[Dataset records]
↓

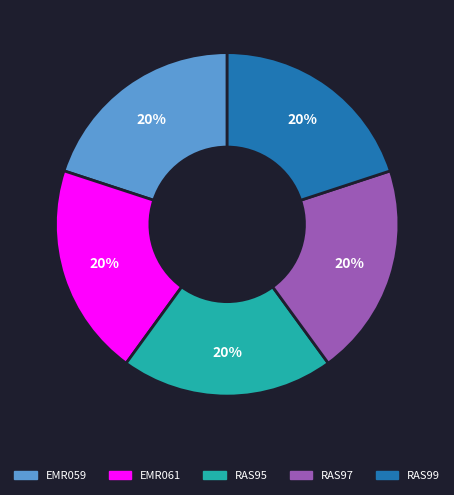

To the nearest percent, what portion does EMR059 represent?

20%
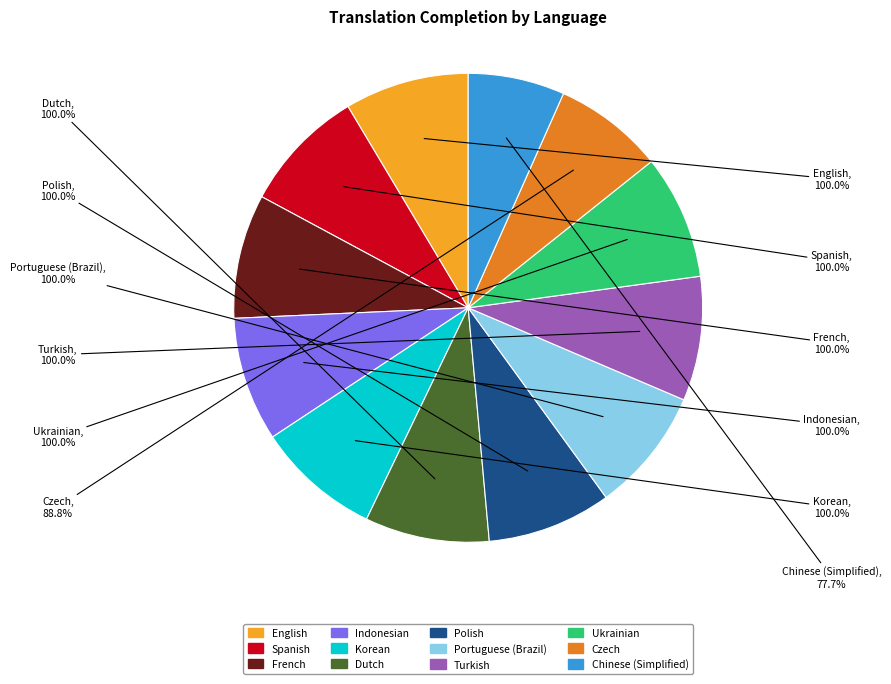

Is it true that Dutch is 9% of the pie?

True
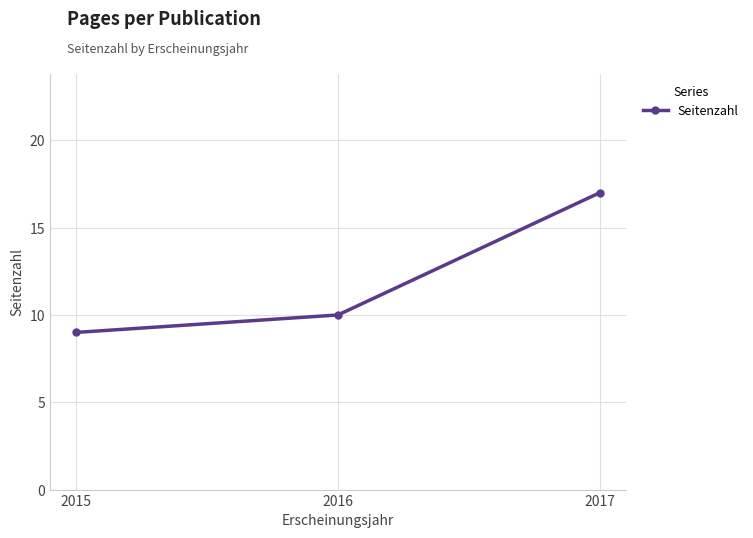

True or false: the data shows 11 at 2017.

False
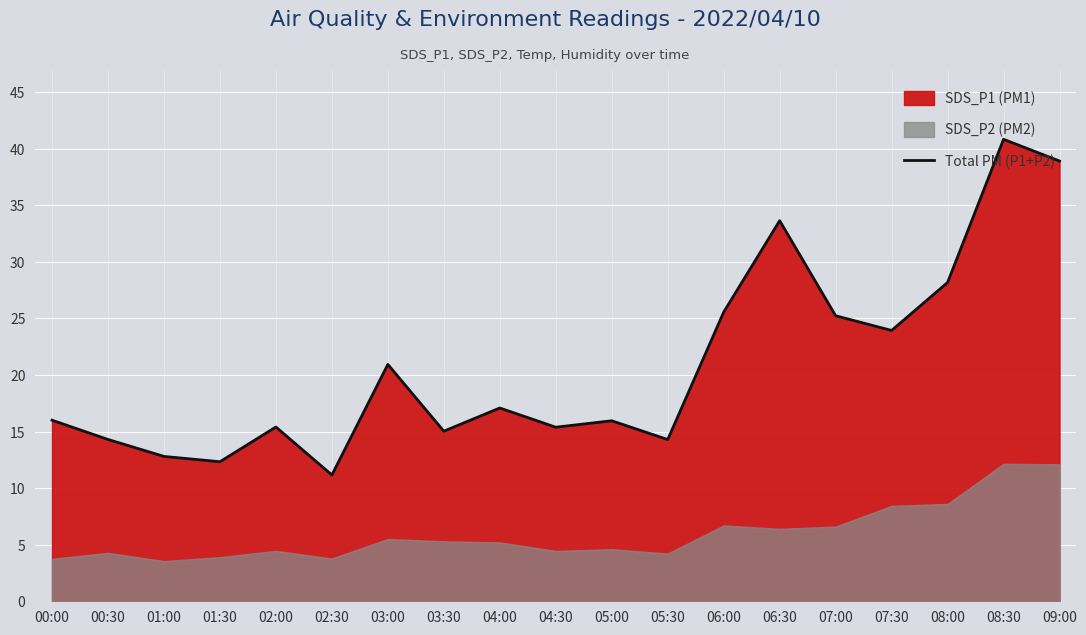

What is the maximum value shown in the chart?

40.8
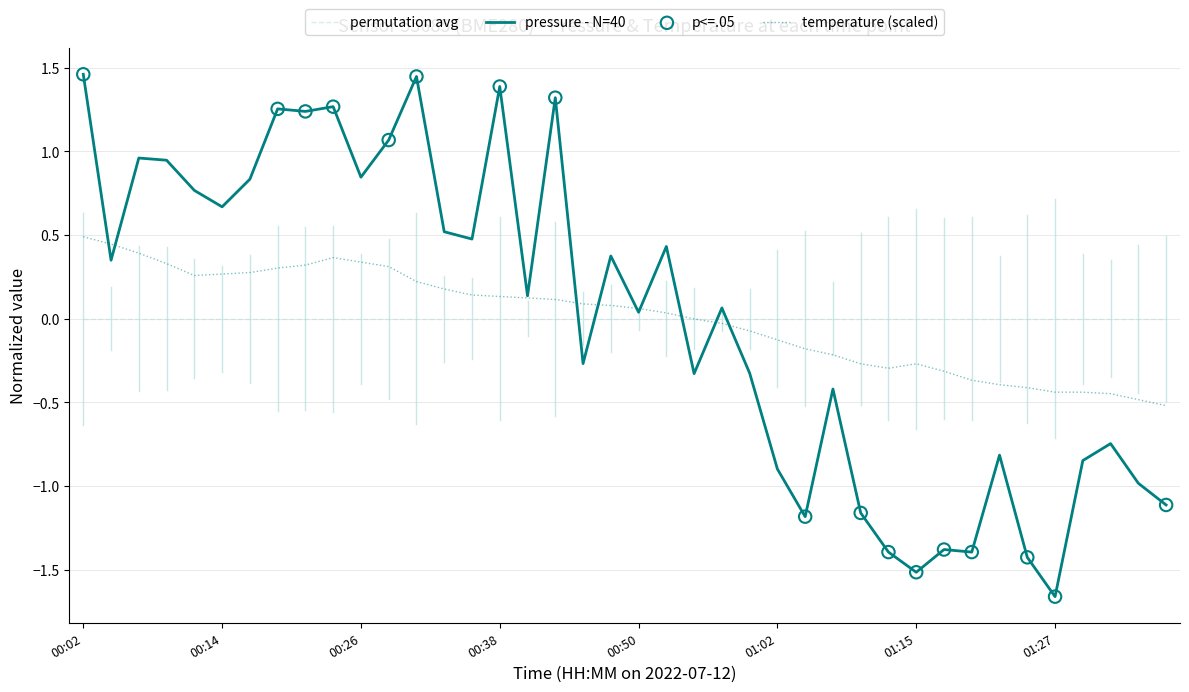

At how many categories does at least one series exceed 1?

8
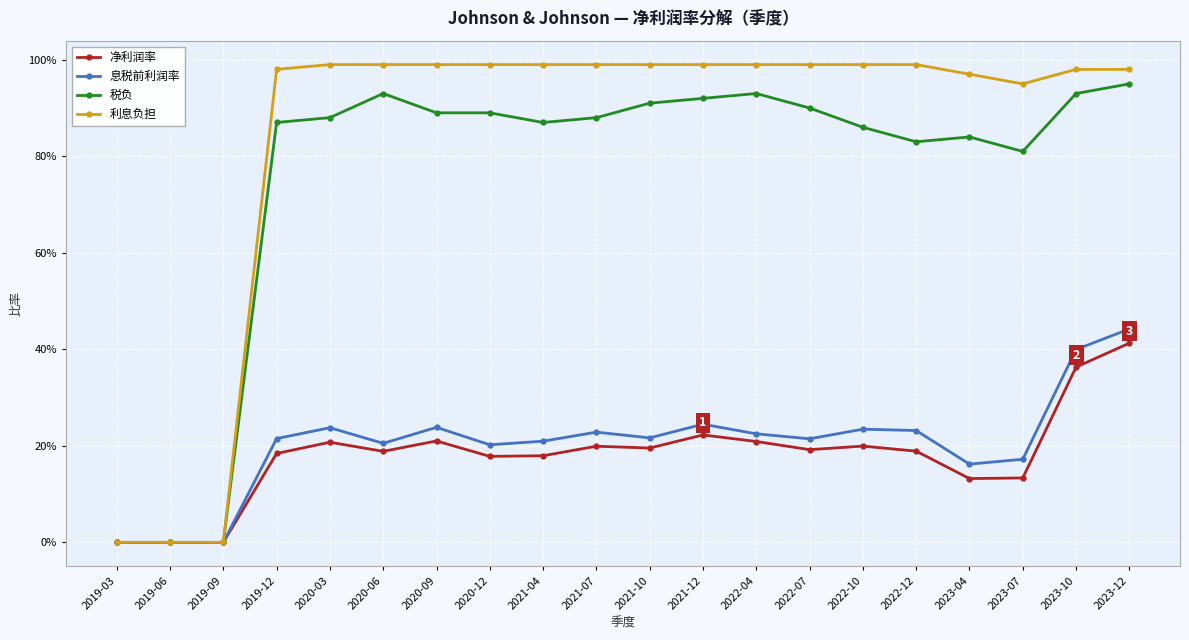

List the labels in order of 税负 value, smallest first.

2019-03, 2019-06, 2019-09, 2023-07, 2022-12, 2023-04, 2022-10, 2019-12, 2021-04, 2020-03, 2021-07, 2020-09, 2020-12, 2022-07, 2021-10, 2021-12, 2020-06, 2022-04, 2023-10, 2023-12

↑

Directive »
Copy all the text of the material above word for word, leaving out the pictures.

Result for this task »
To the nearest percent, what portion does EMR059 represent?

20%

Is it true that Dutch is 9% of the pie?

True

True or false: the data shows 11 at 2017.

False

What is the maximum value shown in the chart?

40.8

At how many categories does at least one series exceed 1?

8

List the labels in order of 税负 value, smallest first.

2019-03, 2019-06, 2019-09, 2023-07, 2022-12, 2023-04, 2022-10, 2019-12, 2021-04, 2020-03, 2021-07, 2020-09, 2020-12, 2022-07, 2021-10, 2021-12, 2020-06, 2022-04, 2023-10, 2023-12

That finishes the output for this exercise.